▶ **Excerpt**:
## Start

[llvm] ec51971 - [memprof] Keep and display symbol names in the RawMemProfReader.

Snehasish Kumar via llvm-commits llvm-commits at lists.llvm.org
Wed May 25 14:17:49 PDT 2022


Author: Snehasish Kumar
Date: 2022-05-25T21:17:44Z
New Revision: ec51971eae02a031bbfd992cf59e1f6acdadbeeb

URL: https://github.com/llvm/llvm-project/commit/ec51971eae02a031bbfd992cf59e1f6acdadbeeb
DIFF: https://github.com/llvm/llvm-project/commit/ec51971eae02a031bbfd992cf59e1f6acdadbeeb.diff

LOG: [memprof] Keep and display symbol names in the RawMemProfReader.

Extend the Frame struct to hold the symbol name if requested
when a RawMemProfReader object is constructed. This change updates the
tests and removes the need to pass --debug to obtain the mapping from
GUID to symbol names.

Reviewed By: tejohnson

Differential Revision: https://reviews.llvm.org/D126344

Added: 
    

Modified: 
    llvm/include/llvm/ProfileData/MemProf.h
    llvm/include/llvm/ProfileData/RawMemProfReader.h
    llvm/lib/ProfileData/RawMemProfReader.cpp
    llvm/test/tools/llvm-profdata/memprof-basic.test
    llvm/test/tools/llvm-profdata/memprof-inline.test
    llvm/tools/llvm-profdata/llvm-profdata.cpp
    llvm/unittests/ProfileData/MemProfTest.cpp

Removed: 
    


################################################################################
diff  --git a/llvm/include/llvm/ProfileData/MemProf.h b/llvm/include/llvm/ProfileData/MemProf.h
index 3a80ab26cd46e..0406d4fab711e 100644
--- a/llvm/include/llvm/ProfileData/MemProf.h
+++ b/llvm/include/llvm/ProfileData/MemProf.h
@@ -142,6 +142,9 @@ struct Frame {
   // A uuid (uint64_t) identifying the function. It is obtained by
   // llvm::md5(FunctionName) which returns the lower 64 bits.
   GlobalValue::GUID Function;
+  // The symbol name for the function. Only populated in the Frame by the reader
+  // if requested during initialization. This field should not be serialized.
+  llvm::Optional<std::string> SymbolName;
   // The source line offset of the call from the beginning of parent function.

## End

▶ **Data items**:

## Start

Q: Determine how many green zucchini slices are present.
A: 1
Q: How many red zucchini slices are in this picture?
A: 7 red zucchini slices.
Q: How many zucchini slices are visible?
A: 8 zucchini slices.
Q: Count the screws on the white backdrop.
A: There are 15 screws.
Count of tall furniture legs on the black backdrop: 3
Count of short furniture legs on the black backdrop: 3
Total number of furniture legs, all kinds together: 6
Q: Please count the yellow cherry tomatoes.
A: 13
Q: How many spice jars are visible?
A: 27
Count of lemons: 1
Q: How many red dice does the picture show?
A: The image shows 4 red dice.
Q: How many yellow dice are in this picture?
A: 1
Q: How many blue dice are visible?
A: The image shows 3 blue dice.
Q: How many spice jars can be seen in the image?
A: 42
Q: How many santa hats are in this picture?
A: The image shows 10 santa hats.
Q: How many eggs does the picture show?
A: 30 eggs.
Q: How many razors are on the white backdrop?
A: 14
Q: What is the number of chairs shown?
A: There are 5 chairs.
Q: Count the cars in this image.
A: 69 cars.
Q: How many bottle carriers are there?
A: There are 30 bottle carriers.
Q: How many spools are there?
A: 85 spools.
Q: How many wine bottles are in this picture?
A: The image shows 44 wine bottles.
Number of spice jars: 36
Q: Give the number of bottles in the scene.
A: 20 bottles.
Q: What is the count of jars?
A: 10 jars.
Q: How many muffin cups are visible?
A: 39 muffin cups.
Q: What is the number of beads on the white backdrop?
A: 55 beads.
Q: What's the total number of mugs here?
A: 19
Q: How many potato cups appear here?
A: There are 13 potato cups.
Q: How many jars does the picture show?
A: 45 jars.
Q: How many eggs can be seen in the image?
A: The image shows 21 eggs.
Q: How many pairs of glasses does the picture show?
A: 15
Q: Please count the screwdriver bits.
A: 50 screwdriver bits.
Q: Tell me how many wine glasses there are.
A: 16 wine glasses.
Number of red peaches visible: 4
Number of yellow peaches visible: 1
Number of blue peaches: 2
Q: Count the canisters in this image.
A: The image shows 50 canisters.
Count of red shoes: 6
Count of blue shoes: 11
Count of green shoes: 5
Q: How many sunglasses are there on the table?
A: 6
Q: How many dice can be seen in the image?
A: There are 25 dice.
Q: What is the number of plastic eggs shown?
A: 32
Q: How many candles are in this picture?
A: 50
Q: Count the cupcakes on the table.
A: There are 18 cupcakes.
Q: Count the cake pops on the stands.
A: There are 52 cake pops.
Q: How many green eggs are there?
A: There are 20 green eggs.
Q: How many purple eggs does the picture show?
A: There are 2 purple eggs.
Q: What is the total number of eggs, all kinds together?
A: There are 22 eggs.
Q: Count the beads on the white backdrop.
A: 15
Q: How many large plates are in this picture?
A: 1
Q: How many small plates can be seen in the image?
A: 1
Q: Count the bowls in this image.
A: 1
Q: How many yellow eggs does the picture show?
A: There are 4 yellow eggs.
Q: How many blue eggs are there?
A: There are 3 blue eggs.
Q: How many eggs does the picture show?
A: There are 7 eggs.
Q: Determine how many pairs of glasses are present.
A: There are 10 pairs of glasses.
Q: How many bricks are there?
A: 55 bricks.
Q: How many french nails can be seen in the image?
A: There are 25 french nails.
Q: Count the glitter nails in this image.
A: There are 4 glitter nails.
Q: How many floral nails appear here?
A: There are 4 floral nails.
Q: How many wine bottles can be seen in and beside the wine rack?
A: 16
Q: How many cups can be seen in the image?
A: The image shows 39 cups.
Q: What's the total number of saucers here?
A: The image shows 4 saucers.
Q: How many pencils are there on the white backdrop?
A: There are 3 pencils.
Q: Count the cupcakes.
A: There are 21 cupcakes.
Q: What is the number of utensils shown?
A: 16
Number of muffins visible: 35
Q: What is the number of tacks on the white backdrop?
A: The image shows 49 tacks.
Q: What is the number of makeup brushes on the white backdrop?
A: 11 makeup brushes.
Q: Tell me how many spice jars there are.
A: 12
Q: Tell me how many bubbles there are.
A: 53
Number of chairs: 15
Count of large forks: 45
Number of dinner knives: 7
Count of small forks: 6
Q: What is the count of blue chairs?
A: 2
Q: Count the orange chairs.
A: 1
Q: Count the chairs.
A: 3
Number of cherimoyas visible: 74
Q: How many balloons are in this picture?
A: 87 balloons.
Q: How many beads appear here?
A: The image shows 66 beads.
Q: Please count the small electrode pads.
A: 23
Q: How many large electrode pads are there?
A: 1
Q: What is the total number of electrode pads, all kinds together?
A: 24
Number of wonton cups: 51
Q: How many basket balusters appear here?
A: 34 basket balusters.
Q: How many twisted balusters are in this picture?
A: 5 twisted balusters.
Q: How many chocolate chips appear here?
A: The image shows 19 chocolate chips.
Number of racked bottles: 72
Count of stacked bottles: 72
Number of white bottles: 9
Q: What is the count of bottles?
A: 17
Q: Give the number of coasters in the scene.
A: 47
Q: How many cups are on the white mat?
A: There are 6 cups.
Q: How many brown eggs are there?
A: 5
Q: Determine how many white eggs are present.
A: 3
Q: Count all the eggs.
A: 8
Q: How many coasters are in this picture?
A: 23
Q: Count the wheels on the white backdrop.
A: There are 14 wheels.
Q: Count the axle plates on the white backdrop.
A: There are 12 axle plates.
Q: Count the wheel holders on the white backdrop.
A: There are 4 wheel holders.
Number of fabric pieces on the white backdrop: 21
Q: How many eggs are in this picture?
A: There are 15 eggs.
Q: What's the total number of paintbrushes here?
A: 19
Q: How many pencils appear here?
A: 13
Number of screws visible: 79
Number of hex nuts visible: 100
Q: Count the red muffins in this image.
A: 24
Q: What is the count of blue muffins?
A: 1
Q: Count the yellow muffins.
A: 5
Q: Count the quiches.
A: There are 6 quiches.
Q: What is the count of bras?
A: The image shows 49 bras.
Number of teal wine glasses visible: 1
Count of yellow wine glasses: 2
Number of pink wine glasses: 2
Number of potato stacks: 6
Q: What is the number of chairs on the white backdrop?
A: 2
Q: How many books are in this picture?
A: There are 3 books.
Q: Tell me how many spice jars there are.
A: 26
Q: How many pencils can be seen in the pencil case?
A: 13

## End

▶ **Exercise tasks**:
• A. In the memprof commit, when does the reader fill in the SymbolName field of a Frame?
• B. Pick up the memprof commit diff after its last line and keep it going.

▶ **Answers in order**:
• A. Only if it is requested during initialization.

• B.
   uint32_t LineOffset;
   // The source column number of the call to help distinguish multiple calls
@@ -152,6 +155,7 @@ struct Frame {
 
   Frame(const Frame &Other) {
     Function = Other.Function;
+    SymbolName = Other.SymbolName;
     LineOffset = Other.LineOffset;
     Column = Other.Column;
     IsInlineFrame = Other.IsInlineFrame;
@@ -161,12 +165,15 @@ struct Frame {
       : Function(Hash), LineOffset(Off), Column(Col), IsInlineFrame(Inline) {}
 
   bool operator==(const Frame &Other) const {
+    // Ignore the SymbolName field to avoid a string compare. Comparing the
+    // function hash serves the same purpose.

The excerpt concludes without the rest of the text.